Each entry below is to be restated word for word, with no pictures carried over.

Records excerpted from a collection:
┌────────
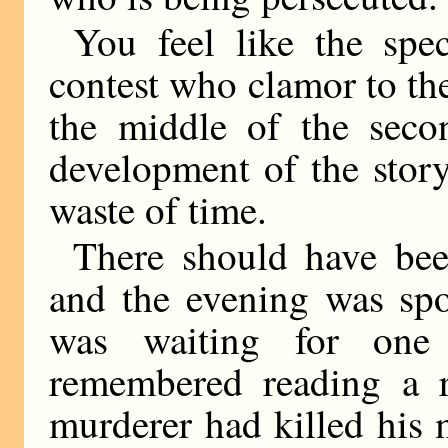
You feel like the spe
contest who clamor to the 
the middle of the secon
development of the story
waste of time.
There should have been
and the evening was spo
was waiting for one
remembered reading a r
murderer had killed his 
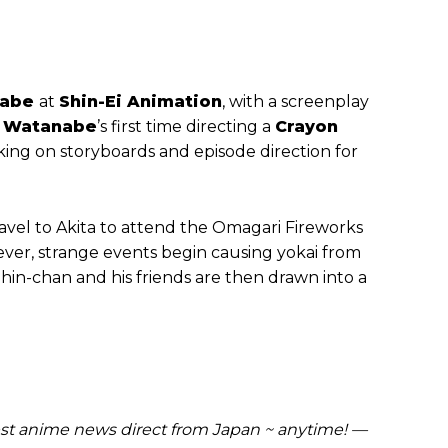
nabe
at
Shin-Ei Animation
, with a screenplay
s
Watanabe
’s first time directing a
Crayon
ing on storyboards and episode direction for
travel to Akita to attend the Omagari Fireworks
ever, strange events begin causing yokai from
Shin-chan and his friends are then drawn into a
t anime news direct from Japan ~ anytime! —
└────────
Solution to the exercise:
You feel like the spe
contest who clamor to the 
the middle of the secon
development of the story
waste of time.
There should have been
and the evening was spo
was waiting for one
remembered reading a r
murderer had killed his 
nabe
at
Shin-Ei Animation
, with a screenplay
s
Watanabe
’s first time directing a
Crayon
ing on storyboards and episode direction for
travel to Akita to attend the Omagari Fireworks
ever, strange events begin causing yokai from
Shin-chan and his friends are then drawn into a
t anime news direct from Japan ~ anytime! —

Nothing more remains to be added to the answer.